Thursday, 21 November 2013

Tim Burgess - Live Music Review for Journalism Diploma


Tim Burgess – review, Union Chapel, London

“It is good to be back in the chapel. We are all friends here, right?” Tim Burgess states and pleads at the same time. Of course, he doesn’t have to worry, Burgess has lots of friends here, he has brought them all with him.
Burgess’ backing band comprises of Mark Collins, the guitarist from his regular band the Charlatans, members of the night’s support band Hatcham Social and Duffy, the organist from Primal Scream and ex-member of the Charlatans.
Throughout the night Burgess acknowledges this support, and shows a little of his vulnerability, by regularly stepping aside so the audience can see the band in the spotlight.
It is the open spaces of Union Chapel that showcase Burgess’ new album, Oh No I Love You, almost ten years after the release of his first. Anybody expecting any material from the Charlatans back catalogue will leave disappointed but also, appropriately for a chapel, enlightened.
The slow building Tobacco Fields opens proceedings and immediately highlights the expediency of an organ in a chapel as Duffy fills the spaces with his swirly, textural patterns.
Burgess’ set begins to build and the inter-band love-in is heightened further when Sean O’Hagan of the High Llamas’ joins him on stage with a couple of violinists for a stirring rendition of Hours.
When the cover of the Beach Boys’ Don’t Talk (Put Your Head on my Shoulder) goes horribly awry, as Burgess not just misses the high notes but gets nowhere near them at all, then a sympathetic round of applause from the band and the audience shows that yes, we really are friends here.
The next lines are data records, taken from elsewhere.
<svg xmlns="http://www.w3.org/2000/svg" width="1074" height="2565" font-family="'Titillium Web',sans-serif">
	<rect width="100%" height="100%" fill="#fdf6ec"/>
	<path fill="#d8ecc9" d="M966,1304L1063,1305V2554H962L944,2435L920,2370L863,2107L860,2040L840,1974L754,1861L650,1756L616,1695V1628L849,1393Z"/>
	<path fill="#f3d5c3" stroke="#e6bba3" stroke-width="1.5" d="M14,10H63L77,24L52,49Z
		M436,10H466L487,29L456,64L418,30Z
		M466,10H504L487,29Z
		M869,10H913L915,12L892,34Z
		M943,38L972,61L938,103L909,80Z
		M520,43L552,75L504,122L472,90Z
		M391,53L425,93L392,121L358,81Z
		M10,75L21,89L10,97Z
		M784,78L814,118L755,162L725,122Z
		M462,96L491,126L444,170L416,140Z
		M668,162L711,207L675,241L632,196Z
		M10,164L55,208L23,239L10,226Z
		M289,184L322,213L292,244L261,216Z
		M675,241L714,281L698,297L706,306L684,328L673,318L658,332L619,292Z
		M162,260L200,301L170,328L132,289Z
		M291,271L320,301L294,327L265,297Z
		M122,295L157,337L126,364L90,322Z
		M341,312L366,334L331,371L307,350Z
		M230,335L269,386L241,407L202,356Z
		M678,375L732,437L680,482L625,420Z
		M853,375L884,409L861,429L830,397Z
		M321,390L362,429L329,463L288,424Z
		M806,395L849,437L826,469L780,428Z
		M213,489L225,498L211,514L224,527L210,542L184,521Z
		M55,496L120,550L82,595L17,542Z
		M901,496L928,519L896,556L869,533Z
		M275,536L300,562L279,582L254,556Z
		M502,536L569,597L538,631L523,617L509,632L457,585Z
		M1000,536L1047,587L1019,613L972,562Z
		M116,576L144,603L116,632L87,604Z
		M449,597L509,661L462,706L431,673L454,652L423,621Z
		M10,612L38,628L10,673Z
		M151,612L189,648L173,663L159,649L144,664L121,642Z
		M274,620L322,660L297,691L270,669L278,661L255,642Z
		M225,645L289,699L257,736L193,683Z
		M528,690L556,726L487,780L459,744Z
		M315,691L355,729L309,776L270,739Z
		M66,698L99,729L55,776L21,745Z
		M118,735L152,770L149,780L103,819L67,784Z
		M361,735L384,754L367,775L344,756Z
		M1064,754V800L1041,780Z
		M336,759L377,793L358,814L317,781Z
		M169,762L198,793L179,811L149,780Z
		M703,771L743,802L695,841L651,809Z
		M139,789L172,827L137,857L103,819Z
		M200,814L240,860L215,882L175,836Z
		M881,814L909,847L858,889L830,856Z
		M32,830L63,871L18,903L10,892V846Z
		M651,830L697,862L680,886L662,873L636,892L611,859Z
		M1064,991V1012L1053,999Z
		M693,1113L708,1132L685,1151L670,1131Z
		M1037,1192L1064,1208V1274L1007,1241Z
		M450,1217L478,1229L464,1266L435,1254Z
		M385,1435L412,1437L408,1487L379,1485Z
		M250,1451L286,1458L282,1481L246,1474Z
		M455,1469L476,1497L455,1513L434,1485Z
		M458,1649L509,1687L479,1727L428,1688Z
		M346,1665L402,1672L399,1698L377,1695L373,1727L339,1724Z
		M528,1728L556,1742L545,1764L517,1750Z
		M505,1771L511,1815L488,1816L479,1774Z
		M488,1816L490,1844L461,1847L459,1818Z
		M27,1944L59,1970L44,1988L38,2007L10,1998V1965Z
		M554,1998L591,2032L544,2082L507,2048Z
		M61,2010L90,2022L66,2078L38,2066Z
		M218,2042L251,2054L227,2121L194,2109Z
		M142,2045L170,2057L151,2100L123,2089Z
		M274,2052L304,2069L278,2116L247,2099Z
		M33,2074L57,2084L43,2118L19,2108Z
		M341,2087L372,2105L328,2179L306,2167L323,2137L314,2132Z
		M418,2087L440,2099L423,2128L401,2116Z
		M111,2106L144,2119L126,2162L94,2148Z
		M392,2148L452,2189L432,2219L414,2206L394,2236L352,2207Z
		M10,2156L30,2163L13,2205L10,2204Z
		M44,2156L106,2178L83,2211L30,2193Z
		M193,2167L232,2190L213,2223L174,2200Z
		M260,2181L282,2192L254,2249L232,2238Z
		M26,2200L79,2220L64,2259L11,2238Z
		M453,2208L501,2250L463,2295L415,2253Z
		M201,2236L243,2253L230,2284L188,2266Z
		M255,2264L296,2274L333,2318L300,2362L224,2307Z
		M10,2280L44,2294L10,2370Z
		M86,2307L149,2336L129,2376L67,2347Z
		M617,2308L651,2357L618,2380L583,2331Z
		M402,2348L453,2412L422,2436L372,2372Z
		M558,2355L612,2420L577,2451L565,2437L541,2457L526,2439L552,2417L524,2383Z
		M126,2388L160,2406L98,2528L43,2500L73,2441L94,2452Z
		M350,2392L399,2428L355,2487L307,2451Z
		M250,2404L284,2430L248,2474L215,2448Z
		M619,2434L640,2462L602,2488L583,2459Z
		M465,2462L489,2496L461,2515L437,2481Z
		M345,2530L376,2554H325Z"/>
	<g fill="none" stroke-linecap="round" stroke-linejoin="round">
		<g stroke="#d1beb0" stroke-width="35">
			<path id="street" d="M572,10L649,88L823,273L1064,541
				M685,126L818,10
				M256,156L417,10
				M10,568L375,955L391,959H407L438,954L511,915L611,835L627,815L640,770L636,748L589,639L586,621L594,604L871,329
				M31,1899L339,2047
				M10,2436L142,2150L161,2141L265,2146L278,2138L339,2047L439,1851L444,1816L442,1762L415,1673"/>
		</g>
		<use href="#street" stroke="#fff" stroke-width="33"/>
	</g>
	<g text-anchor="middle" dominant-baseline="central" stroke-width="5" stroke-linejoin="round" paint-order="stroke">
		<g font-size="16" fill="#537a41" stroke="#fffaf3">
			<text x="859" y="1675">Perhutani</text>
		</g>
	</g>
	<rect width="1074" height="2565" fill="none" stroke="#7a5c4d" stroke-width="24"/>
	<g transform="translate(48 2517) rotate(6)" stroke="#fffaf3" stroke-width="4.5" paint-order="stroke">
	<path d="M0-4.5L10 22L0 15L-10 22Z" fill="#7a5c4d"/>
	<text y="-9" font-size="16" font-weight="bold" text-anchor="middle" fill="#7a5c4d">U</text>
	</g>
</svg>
He is just coming back from a bout of concert cancelling laryngitis after all.
This puts a full stop on part one of the show and far from stumbling Burgess just gets better. Teach me How to Live emphasises the maturity of his new tracks and Thinking of You reveals the Nashville influences at work on the new album.
The set closer, the new single White has the loudest cheer of all as its indie pop groove, similar in sound to the Charlatans, sends his oldest and newest fans happily into the freezing night air of Islington.
Tonight Burgess has shown how making friends can influence people. But perhaps instead of a Beach Boys cover, a cover of the Beatles’ With a Little Help From My Friends would have been more appropriate.